René se sentía como un sordo, aunque escuchaba la voz de Mikizli en su oído, o quizás dentro de su cabeza. En medio de la sorpresa por encontrarse con él allí, buscaba en vano el cuerpo de Charo, que había desaparecido.

-¿Dónde está? –se dijo a sí mismo, con la mirada extraviada en el suelo, justo en el sitio en que la había colocado.

-¿Quién?

-¡Charo…!

-¿Su mujer?... Ella está muerta, Sr. Creso… Está usted parado junto a su sepulcro.

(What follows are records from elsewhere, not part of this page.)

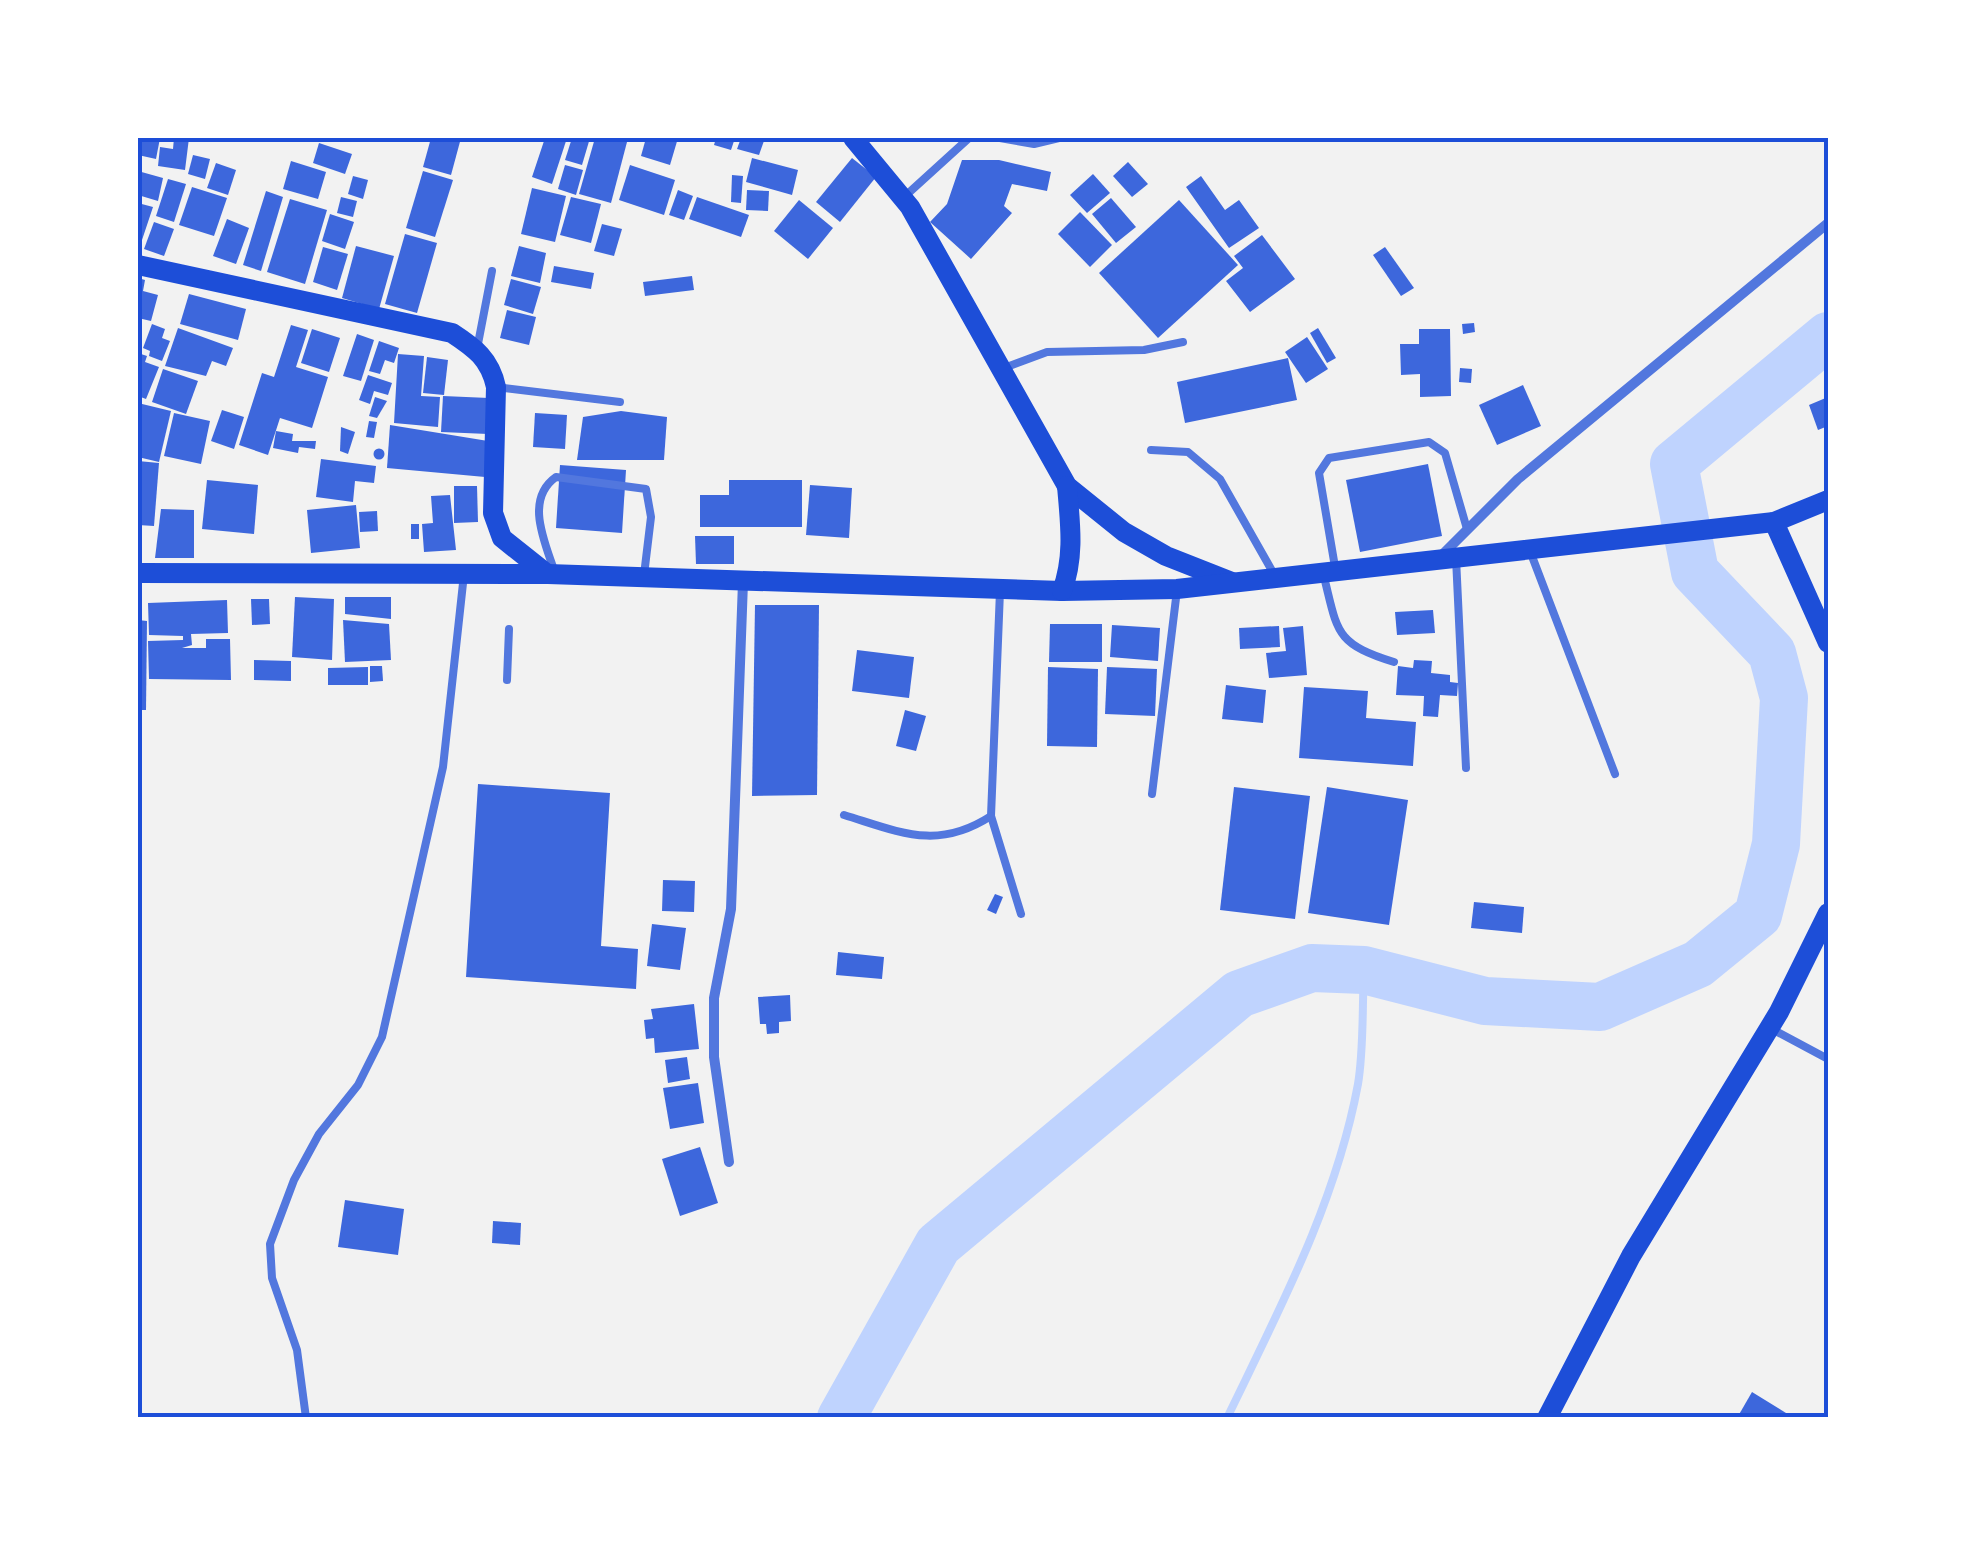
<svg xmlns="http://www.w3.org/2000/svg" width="1966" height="1555" font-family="'Open Sans',sans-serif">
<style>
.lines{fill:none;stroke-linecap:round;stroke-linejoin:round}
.stream{stroke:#bfd3fe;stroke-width:8}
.river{stroke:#bfd3fe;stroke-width:48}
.building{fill:#3d67dc}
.service{stroke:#5277de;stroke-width:8}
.minor{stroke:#5277de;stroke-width:10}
.secondary{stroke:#1d4ed8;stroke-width:20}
.neatline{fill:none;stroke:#1d4ed8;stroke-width:4}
</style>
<rect width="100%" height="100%" fill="#f2f2f2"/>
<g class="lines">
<path class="stream" d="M1227,1418C1279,1310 1336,1203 1358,1084C1364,1048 1362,1007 1364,970"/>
<polyline class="river" points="841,1418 938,1245 1239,994 1312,968 1364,970 1485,1001 1600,1007 1698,964 1758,915 1776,844 1784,698 1772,653 1695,572 1674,464 1828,336"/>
</g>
<g class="building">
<polygon points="138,138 160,138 156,159 138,155"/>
<polygon points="174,138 189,138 185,170 158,166 160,147 173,149"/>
<polygon points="431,138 461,138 451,175 423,167"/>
<polygon points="545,138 567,138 552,184 532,177"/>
<polygon points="572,138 590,138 582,165 565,160"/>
<polygon points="595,138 627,142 611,203 579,194"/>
<polygon points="646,138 678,138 670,165 641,156"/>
<polygon points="716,138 735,138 731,150 714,145"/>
<polygon points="741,138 765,138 759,155 737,149"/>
<polygon points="319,143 352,154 345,174 313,163"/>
<polygon points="193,155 210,159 205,179 188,174"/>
<polygon points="752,158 798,170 792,195 746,182"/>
<polygon points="852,158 876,177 840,222 816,202"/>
<polygon points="962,160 999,160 1051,172 1047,191 1012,184 1004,206 1012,213 971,259 930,222 947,204"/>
<polygon points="291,161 326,172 318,199 283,189"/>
<polygon points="1128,162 1148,184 1132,197 1113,176"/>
<polygon points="216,163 236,170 228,195 207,188"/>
<polygon points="565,165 583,170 576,195 558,189"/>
<polygon points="630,165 675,180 664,215 619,200"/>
<polygon points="138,171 163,178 158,201 138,195"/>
<polygon points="423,171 453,180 435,237 406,228"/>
<polygon points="1093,174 1110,193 1087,213 1070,195"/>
<polygon points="732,175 743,176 741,203 731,202"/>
<polygon points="353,176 368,180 363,199 348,194"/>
<polygon points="1201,176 1225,210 1239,200 1259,228 1229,248 1186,187"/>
<polygon points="168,179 186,184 174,222 156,216"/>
<polygon points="192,187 227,198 214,236 179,225"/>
<polygon points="532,188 566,196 555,242 521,234"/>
<polygon points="678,190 693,196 684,220 669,215"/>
<polygon points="747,190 769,191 768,211 746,210"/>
<polygon points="266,191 283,197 261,271 243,265"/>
<polygon points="341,197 357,201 353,217 337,213"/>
<polygon points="571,197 601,204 591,243 560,235"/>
<polygon points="697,197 749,215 741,237 689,219"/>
<polygon points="1111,198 1136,227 1116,243 1092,214"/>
<polygon points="290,199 327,210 305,284 267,272"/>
<polygon points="799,200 833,228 808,259 774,231"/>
<polygon points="1179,200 1238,265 1158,338 1099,273"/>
<polygon points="138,203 153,207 138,252"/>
<polygon points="1080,212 1112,245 1090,267 1058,234"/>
<polygon points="330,214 354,222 345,249 322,241"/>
<polygon points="227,219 249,228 236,264 213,256"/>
<polygon points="154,222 174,229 164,256 144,249"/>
<polygon points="602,224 622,229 614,256 594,251"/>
<polygon points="405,234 437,243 417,313 385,304"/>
<polygon points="1262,235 1295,279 1250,312 1226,281 1243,268 1234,256"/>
<polygon points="356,246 394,256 379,309 342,298"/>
<polygon points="519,246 546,253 540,283 511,276"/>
<polygon points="323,247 348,254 337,290 313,282"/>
<polygon points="1385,247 1414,288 1401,296 1373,255"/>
<polygon points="554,266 594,273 591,289 551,282"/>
<polygon points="692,276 694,290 645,296 643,282"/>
<polygon points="138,278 145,280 143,291 158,295 151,321 138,318"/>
<polygon points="511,279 541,287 533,314 504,305"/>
<polygon points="189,294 246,309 238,340 180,324"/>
<polygon points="507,310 536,317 529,345 500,338"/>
<polygon points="1474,323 1475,332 1463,334 1462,324"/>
<polygon points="152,324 165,329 162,338 170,341 162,361 149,356 150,351 143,348"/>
<polygon points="291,325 308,330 296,367 328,377 312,428 280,418 268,455 239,445 262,373 274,377"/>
<polygon points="178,328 233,348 226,366 212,361 206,376 165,366"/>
<polygon points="1318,328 1336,358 1327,363 1310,333"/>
<polygon points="312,329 340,338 329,372 301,363"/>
<polygon points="1419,329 1450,329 1451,396 1420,397 1420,374 1401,375 1400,344 1419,344"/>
<polygon points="357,334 374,340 361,381 343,376"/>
<polygon points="1307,337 1328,369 1306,383 1285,352"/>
<polygon points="379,341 399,348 394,363 385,360 380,374 369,371"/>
<polygon points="138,353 147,356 145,362 159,367 146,399 138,396"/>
<polygon points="398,354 424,356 421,396 440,397 438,427 394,423"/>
<polygon points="427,357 448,360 444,395 423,393"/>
<polygon points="1288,358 1297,400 1185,423 1177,382"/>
<polygon points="1460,368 1472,369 1471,383 1459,382"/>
<polygon points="163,369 198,381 186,414 152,402"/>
<polygon points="368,375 392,383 388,395 374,391 370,404 359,400"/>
<polygon points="1523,385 1541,426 1497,445 1479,405"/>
<polygon points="443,396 489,398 488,434 441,432"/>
<polygon points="375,397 387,401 377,418 369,416"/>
<polygon points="1828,397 1828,426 1818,430 1809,405"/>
<polygon points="138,403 171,411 159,462 138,457"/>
<polygon points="222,410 244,417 234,449 211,441"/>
<polygon points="621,411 667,417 664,460 577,460 583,417"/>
<polygon points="174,413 210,421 201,464 164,456"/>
<polygon points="535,413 567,415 565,449 533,447"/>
<polygon points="369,421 377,422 374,438 366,437"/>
<polygon points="390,425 488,441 485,477 387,468"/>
<polygon points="341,427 355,432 348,454 340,451"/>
<polygon points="276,431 293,434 292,441 316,441 315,449 299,447 298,453 273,448"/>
<circle cx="379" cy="454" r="5.5"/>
<polygon points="321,459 376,466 374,483 355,481 353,502 316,497"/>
<polygon points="138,461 159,463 154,526 138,525"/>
<polygon points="1428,464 1442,536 1360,552 1346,480"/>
<polygon points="560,465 626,470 622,533 556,528"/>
<polygon points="207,480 258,485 254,534 202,529"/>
<polygon points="729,480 802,480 802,527 700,527 700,495 729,495"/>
<polygon points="810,485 852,488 849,538 806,535"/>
<polygon points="454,486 477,486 478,522 454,523"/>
<polygon points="450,495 456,550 424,552 422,524 433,523 431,496"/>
<polygon points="356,505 360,548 311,553 307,510"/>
<polygon points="161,509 194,510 194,558 155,558"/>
<polygon points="377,511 378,531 360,532 359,512"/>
<rect x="411" y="524" width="8" height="15"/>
<polygon points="695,536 734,536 734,564 696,564"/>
<polygon points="295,597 334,599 332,660 292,657"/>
<polygon points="345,597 391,597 391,619 345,614"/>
<polygon points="251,599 269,599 270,624 252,625"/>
<polygon points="227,600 228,633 191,634 192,645 182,648 206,648 206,639 230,639 231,680 149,679 148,641 183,640 183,636 149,635 148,603"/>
<polygon points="755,605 819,605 817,795 752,796"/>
<polygon points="1433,610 1435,633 1397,635 1395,612"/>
<polygon points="138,620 147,621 146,710 138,710"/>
<polygon points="343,620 389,624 391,660 345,662"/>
<polygon points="1050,624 1102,624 1102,662 1049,662"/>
<polygon points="1112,625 1160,628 1158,661 1110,657"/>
<polygon points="1279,626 1280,647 1240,649 1239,628"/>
<polygon points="1303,626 1307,675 1269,678 1266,653 1286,651 1283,628"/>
<polygon points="857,650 914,657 909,698 852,691"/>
<polygon points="254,660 291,661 291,681 254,680"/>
<polygon points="1414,660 1432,661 1431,673 1450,675 1450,682 1458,683 1457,696 1440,695 1438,717 1423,716 1424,696 1396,695 1398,666 1413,668"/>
<polygon points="370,666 382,666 383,681 370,682"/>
<polygon points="368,667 368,685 328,685 328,668"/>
<polygon points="1048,667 1098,669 1097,747 1047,746"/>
<polygon points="1107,667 1157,669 1155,716 1105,714"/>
<polygon points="1226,685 1266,690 1263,723 1222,719"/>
<polygon points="1304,687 1368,691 1366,718 1416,722 1413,766 1299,758"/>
<polygon points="905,710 926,716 916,751 896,746"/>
<polygon points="478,784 610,793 601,946 638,949 636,989 466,977"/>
<polygon points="1234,787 1310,796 1295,919 1220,910"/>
<polygon points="1327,787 1408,800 1389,925 1308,913"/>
<polygon points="663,880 695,881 694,912 662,911"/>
<polygon points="995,894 1003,897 996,914 987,910"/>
<polygon points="1474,902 1524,907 1522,933 1471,928"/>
<polygon points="652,924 686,928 680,970 647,966"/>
<polygon points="838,952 884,957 882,979 836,975"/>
<polygon points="790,995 791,1021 779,1022 779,1033 767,1034 766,1024 760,1024 758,997"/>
<polygon points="694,1004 699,1049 655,1053 654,1038 646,1039 644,1020 653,1019 651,1009"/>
<polygon points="687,1057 690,1079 668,1083 665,1060"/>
<polygon points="698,1083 704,1123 670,1129 663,1088"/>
<polygon points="700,1147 718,1203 680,1216 662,1159"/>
<polygon points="345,1200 404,1209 398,1255 338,1247"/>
<polygon points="493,1221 521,1223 520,1245 492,1243"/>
<polygon points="1752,1392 1794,1418 1737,1418"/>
</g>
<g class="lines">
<g class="service">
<polyline points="1000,138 1034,144 1059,138"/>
<polyline points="903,198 969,138"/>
<polyline points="477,349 492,271"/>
<polyline points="1004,368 1047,352 1144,350 1183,342"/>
<polyline points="496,387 620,402"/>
<polyline points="1151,450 1188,452 1220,479 1275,576"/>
<polyline points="1530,551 1615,774"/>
<polyline points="1456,558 1466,768"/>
<polyline points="1335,567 1319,473 1329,458 1429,442 1445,453 1467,529"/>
<path d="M554,570C544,540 525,499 556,477L646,489L651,517L644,575"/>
<path d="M1323,573C1338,631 1333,643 1394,662"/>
<polyline points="507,680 509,629"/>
<polyline points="1152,794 1177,590"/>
<path d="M844,815C900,832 937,851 991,816L1000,591"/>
<polyline points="991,816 1021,914"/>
<polyline points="1770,1028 1828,1059"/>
<polyline points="306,1418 297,1350 272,1278 270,1244 294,1180 319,1134 358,1085 382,1037 443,767 464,574"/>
</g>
<g class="minor">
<polyline points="1439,558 1518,479 1828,223"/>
<polyline points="729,1162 714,1057 714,998 731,909 743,582"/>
</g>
<g class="secondary">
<polyline points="853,138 910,207 1067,486 1124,532 1166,556 1232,582"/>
<path d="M138,265L452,333C475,348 490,359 496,387L493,513L502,538L546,573"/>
<polyline points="1774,522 1828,643"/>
<polyline points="138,573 548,574 1062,591 1177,589 1774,522 1828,500"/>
<path d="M1062,591C1075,556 1070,522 1067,486"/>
<polyline points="1547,1418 1631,1256 1779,1012 1828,913"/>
</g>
</g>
<rect width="1966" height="1555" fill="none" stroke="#ffffff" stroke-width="280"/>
<rect x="140" y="140" width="1686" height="1275" class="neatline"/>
</svg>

Y volvió la vista al sepulcro que se hallaba a un lado de la fosa que había cavado, confirmando que era el nombre de Charo el que allí aparecía. Entonces, miró otra vez la lápida en que creía haber leído antes el nombre de su esposa muerta. Leyó: “René Creso (1974-2004)”, y debajo un epitafio con el siguiente pasaje bíblico: “Porque todo el que quiera salvar su vida, la perderá; y todo el que pierda su vida por causa de mí, la hallará. (Mateo 16:25.)

-Sr. Creso, es la primera vez que veo que alguien cava su propia tumba… Casi siempre es un trabajo que a mí me toca. Y soy muy celoso de él.

Al terminar estas palabras, Mikizli estaba a un paso de René, quien todavía estaba en la orilla de la fosa, confundido de terror al ver su propio nombre en la lápida. Y entonces, René sintió cómo las huesudas manos de Mikizli lo impulsaban al interior de la tumba con una fuerza avasalladora, imposible de repeler. Mientras caía volvió a ver, ahora en la blanca redondez de la luna llena, aquel niño músico que era él y que había olvidado casi por completo en el trajinar de su existencia.

***

Al abrir los ojos, la luna llena era sólo una lámpara en el techo de un hospital. Había despertado oyendo una voz que lo llamaba: “¡Renato!”. El terror aún no se marchaba de su cuerpo y, cuando al fin pudo ver a Charo junto a él, al lado de Mikizli, no pudo evitar que sus ojos se arrasaran de lágrimas. Eran lágrimas de alegría porque, al menos por entonces, la muerte era sólo un sueño. Estaba entubado, por lo que no pudo decir una sola palabra.

Era un milagro estar vivo; entonces lo entendió perfectamente. Aquel día, después de despedir a Charo de su oficina, justo cuando salió al encuentro con Mikizli, René había sufrido un derrame cerebral, derivado de un aneurisma. En realidad nunca supo el nombre real de quien creyera llamarse Mikizli Verdugo, un hombre común y corriente que había visitado ocasionalmente su empresa. 

Autor: Mauricio Enríquez. 

2 comentarios:

  1. Interesante el cuento. No leo mucho cuento de suspenso o de terror. Poe, Maupassant a lo mucho. Su derrame cerebral le hizo tener un sueño que produjo monstruos, pero también verdades desdeñadas por la premura de sobrevivir. El sí tuvo la oportunidad de cambiar el rumbo de su existencia. ¿Cuántos no se dan esa oportunidad? Saludos.